En Mi gitana vimos a la supuesta anterior pareja de Encarna Sánchez despechada diciendo:  “no es como nosotras” (las bolleras… o algo más despectivo aún, le faltó decir). Vimos claramente al lesbianismo no aceptado por la familia convencional, tradicional y como Dios manda, vimos – intuimos- la reconstrucción de una historia en la que la lesbiana poderosa y manipuladora lleva al lado oscuro (de nuevo, perdón…) a la cándida y racial artista; vimos celos de pareja; vimos despechos por amor. Y lo vimos porque nos lo mostraron con claridad, porque esa era la interpretación que la serie quería que el espectador hiciera. Algo que, por otra parte, a principios de los 90 era la comidilla de las revistas del corazón, hasta el punto de que Martes y Trece no tuviera reparo en recrear el tema.
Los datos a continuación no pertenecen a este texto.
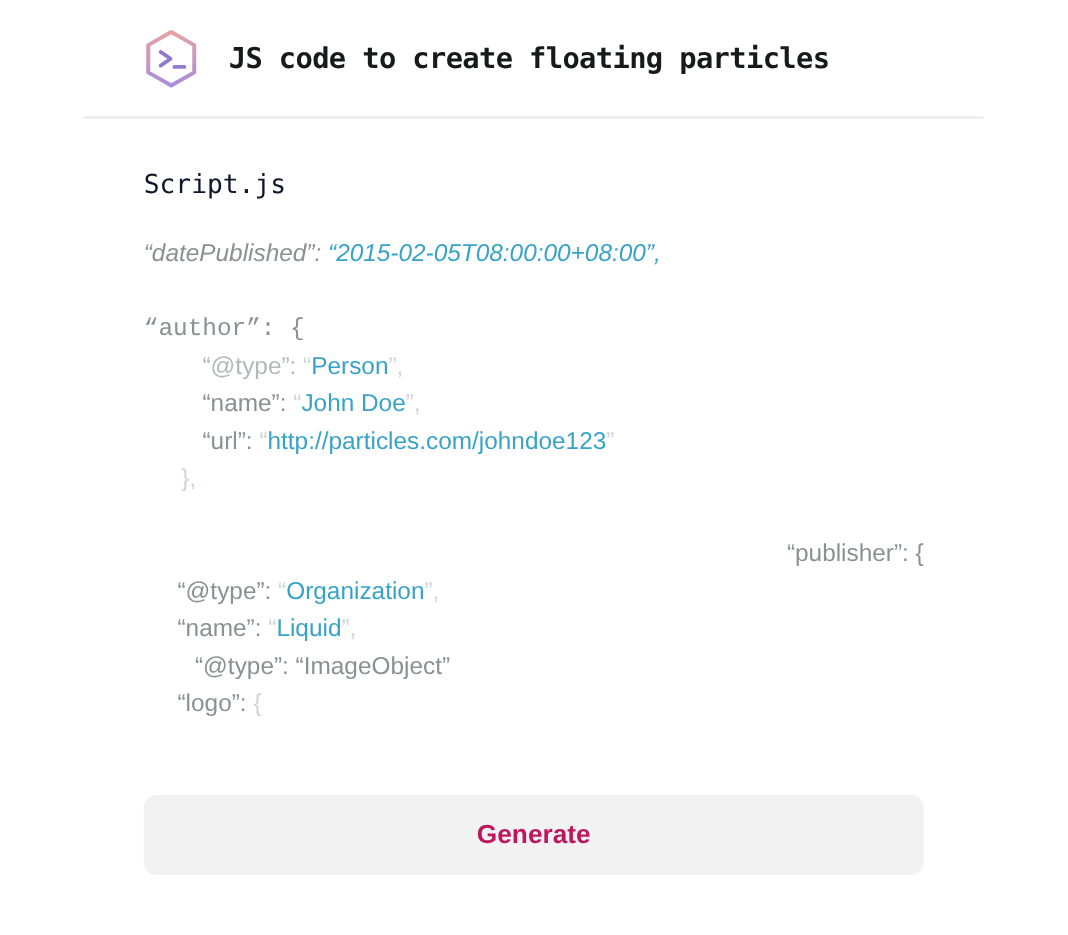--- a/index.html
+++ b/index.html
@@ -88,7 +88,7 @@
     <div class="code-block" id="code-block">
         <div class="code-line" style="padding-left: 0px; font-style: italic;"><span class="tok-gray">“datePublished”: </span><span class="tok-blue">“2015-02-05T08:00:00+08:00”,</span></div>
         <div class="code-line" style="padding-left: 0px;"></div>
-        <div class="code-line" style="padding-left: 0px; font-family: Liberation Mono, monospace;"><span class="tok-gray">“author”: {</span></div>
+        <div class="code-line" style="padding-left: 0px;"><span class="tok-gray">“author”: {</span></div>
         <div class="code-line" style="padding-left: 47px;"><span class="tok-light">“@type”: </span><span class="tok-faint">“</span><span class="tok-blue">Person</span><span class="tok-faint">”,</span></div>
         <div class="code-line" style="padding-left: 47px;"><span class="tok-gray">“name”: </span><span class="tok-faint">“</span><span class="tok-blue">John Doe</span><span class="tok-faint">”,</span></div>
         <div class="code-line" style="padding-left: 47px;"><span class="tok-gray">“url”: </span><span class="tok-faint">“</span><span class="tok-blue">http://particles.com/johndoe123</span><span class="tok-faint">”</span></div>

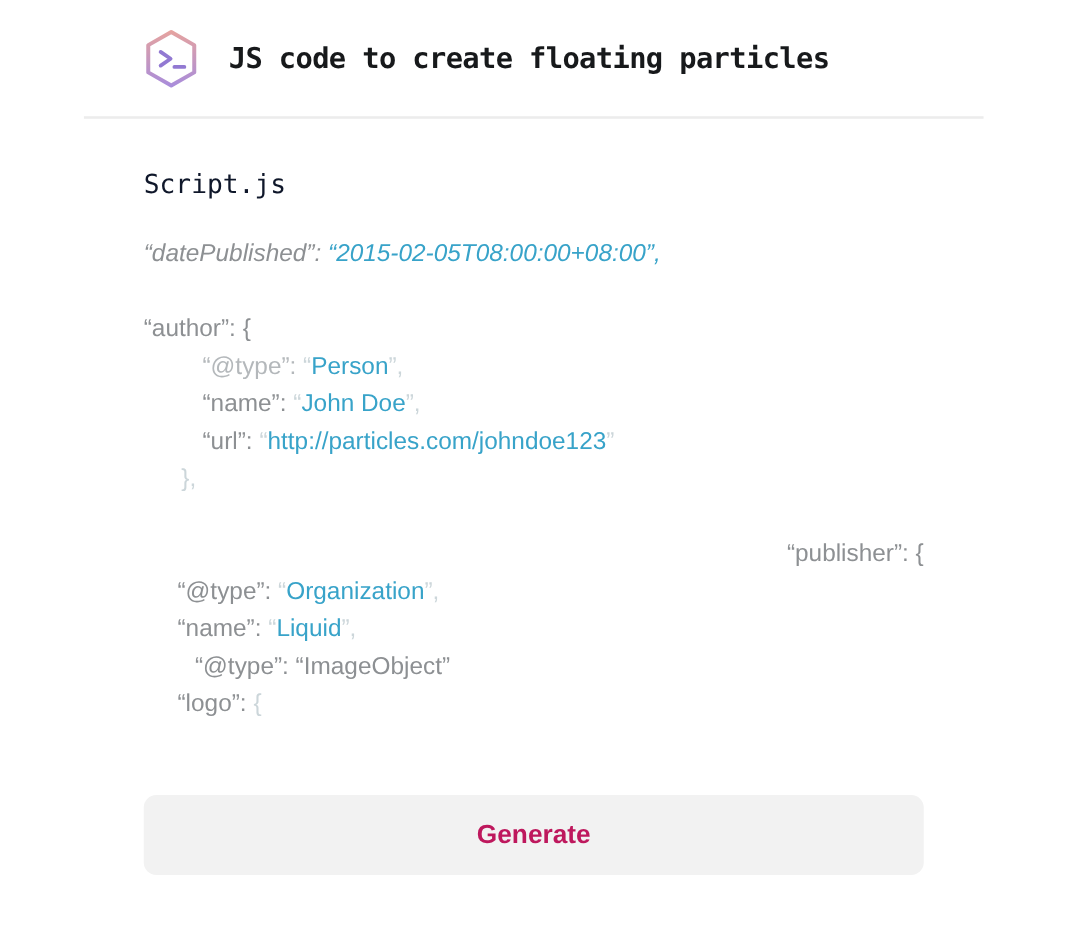--- a/index.html
+++ b/index.html
@@ -89,8 +89,8 @@
         <div class="code-line" style="padding-left: 0px; font-style: italic;"><span class="tok-gray">“datePublished”: </span><span class="tok-blue">“2015-02-05T08:00:00+08:00”,</span></div>
         <div class="code-line" style="padding-left: 0px;"></div>
         <div class="code-line" style="padding-left: 0px;"><span class="tok-gray">“author”: {</span></div>
+        <div class="code-line" style="padding-left: 47px;"><span class="tok-gray">“name”: </span><span class="tok-faint">“</span><span class="tok-blue">John Doe</span><span class="tok-faint">”,</span></div>
         <div class="code-line" style="padding-left: 47px;"><span class="tok-light">“@type”: </span><span class="tok-faint">“</span><span class="tok-blue">Person</span><span class="tok-faint">”,</span></div>
-        <div class="code-line" style="padding-left: 47px;"><span class="tok-gray">“name”: </span><span class="tok-faint">“</span><span class="tok-blue">John Doe</span><span class="tok-faint">”,</span></div>
         <div class="code-line" style="padding-left: 47px;"><span class="tok-gray">“url”: </span><span class="tok-faint">“</span><span class="tok-blue">http://particles.com/johndoe123</span><span class="tok-faint">”</span></div>
         <div class="code-line" style="padding-left: 30px;"><span class="tok-faint">},</span></div>
         <div class="code-line" style="padding-left: 0px;"></div>

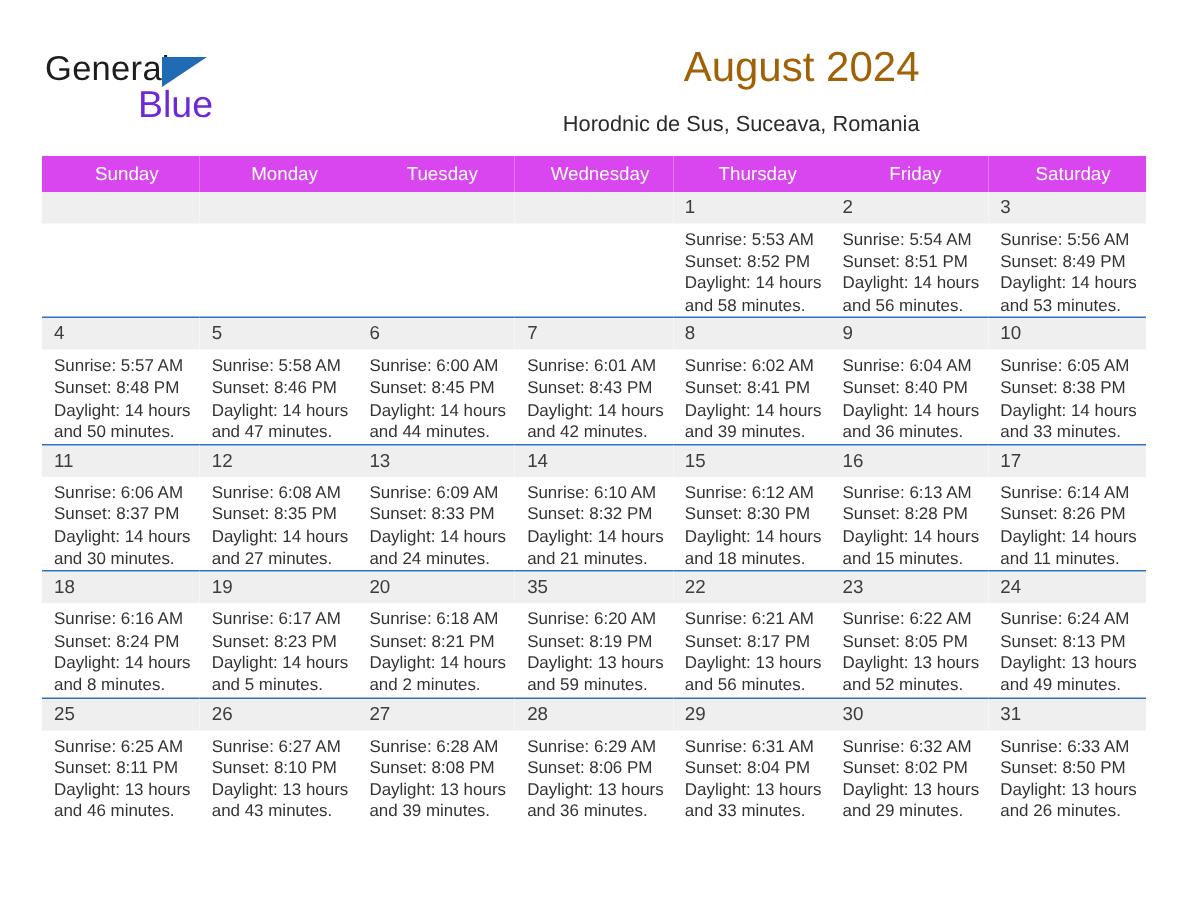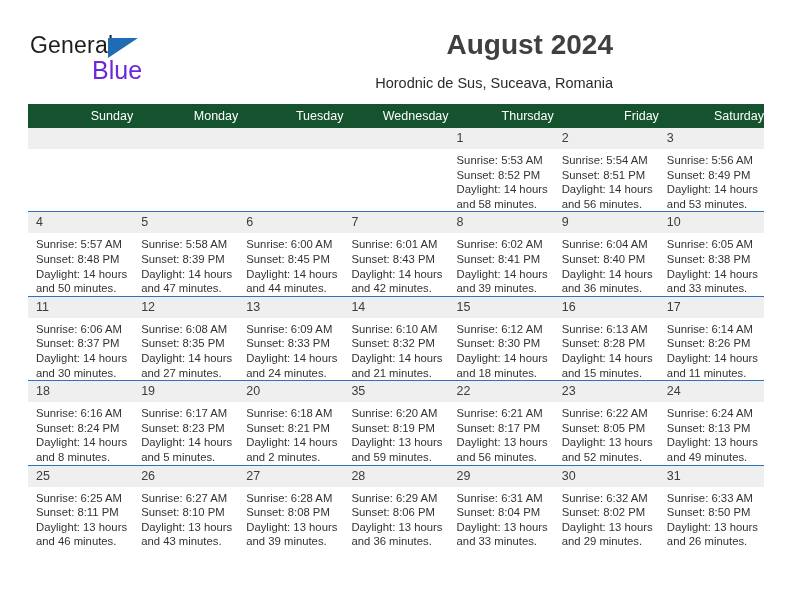--- a/index.html
+++ b/index.html
@@ -70,8 +70,8 @@
   }
   .month-title {
     font-size: 28px;
-    font-weight: bold;
-    color: #404040;
+    font-weight: normal;
+    color: #a16207;
     line-height: 34px;
     white-space: nowrap;
   }

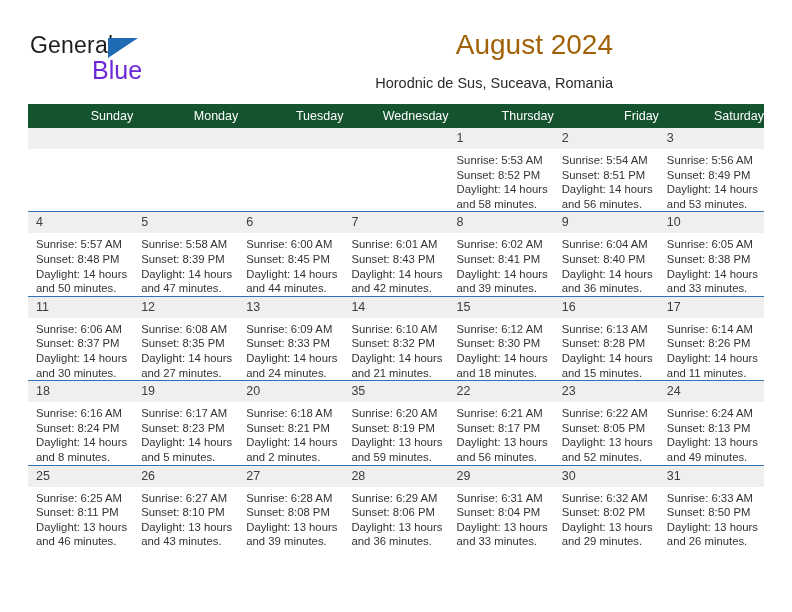--- a/index.html
+++ b/index.html
@@ -96,11 +96,11 @@
     width: 736px;
   }
   table.cal th {
-    background: #14532d;
+    background: #d946ef;
     color: #ffffff;
     font-weight: normal;
     font-size: 12.5px;
-    text-align: right;
+    text-align: center;
     padding: 5px 0 5px 8px;
     height: 12px;
     border: none;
Sin embargo, en el programa posterior que, como los que vendrán a lo largo de esta semana en la cadena, se diseccionaba tanto la película como la realidad que recreaba, en escasos 30 minutos se aludió a esa “estrecha amistad” como en quince ocasiones -luego apagué la tele-. ¿A qué viene ese doble juego? ¿Qué sentido tiene en una cadena en la que la homosexualidad -más bien una manera bien concreta de vivirla- se festeja día a día? ¿Qué razón de ser hay bajo ese doble juego, mezquino, cicatero, salvo el interés por seguir identificando todo lo que no es heterosexualidad stricto sensu con la exaltación, el bullicio, o lo oscuro y tenebroso?

Dicen que Isabel Pantoja no está contenta con el resultado. Les digo que el colectivo homosexual tiene razones más que fundadas para rechazar de plano el enfoque, que a estas alturas, resulta fariseo y manipulador.